You might answer something like this:

“I would prefer to work as a marketing analyst because it’s in line with my skills and interests. In addition, I have seen that the companies who hire for this role work in industries that are booming and can therefore provide good career growth.

A car travels a distance of 60 miles at an average speed of 30 miles per hour. How fast does the car need to travel on the way back (taking the same road) in order to average 40 miles per hour over the course of the entire trip?

You need to build the following equation:

The total distance that needs to be traveled both ways is 120 miles. The average speed that we need to obtain is 40 miles; therefore, the car must travel for 3 hours in order to achieve that:

120 miles/40 miles per hour = 3 hours

The car has already traveled for two hours:

60 miles/30 miles per hour = 2 hours

So, on the way back it needs to travel only 1 hour. The distance is 60 miles. Hence the car needs to travel at 60 miles per hour.

What are different types of Hypothesis Testing?

The different types of hypothesis testing are as follows:

  • T-test: T-test is used when the standard deviation is unknown and the sample size is comparatively small.
  • Chi-Square Test for Independence: These tests are used to find out the significance of the association between categorical variables in the population sample.
  • Analysis of Variance (ANOVA): This kind of hypothesis testing is used to analyze differences between the means in various groups. This test is often used similarly to a T-test but, is used for more than two groups.
  • Welch’s T-test: This test is used to find out the test for equality of means between two population samples.

What are the data validation methods used in data analytics?
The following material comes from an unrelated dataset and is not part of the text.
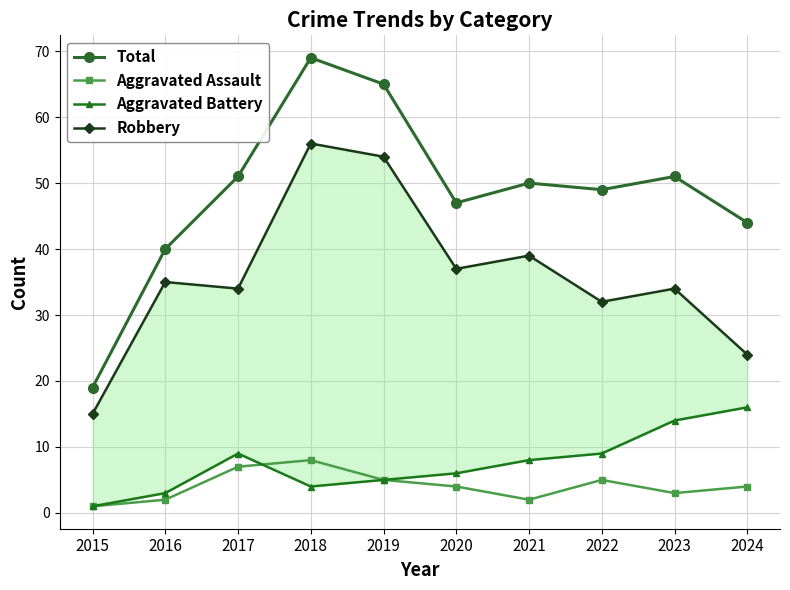

The Aggravated Assault series shows 5 at 2019. True or false?

True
The various types of data validation methods used are:

  • Field Level Validation – validation is done in each field as the user enters the data to avoid errors caused by human interaction.
  • Form Level Validation – In this method, validation is done once the user completes the form before a save of the information is needed.
  • Data Saving Validation – This type of validation is performed during the saving process of the actual file or database record. This is usually done when there are multiple data entry forms.
  • Search Criteria Validation – This type of validation is relevant to the user to match what the user is looking for to a certain degree. It is to ensure that the results are actually returned.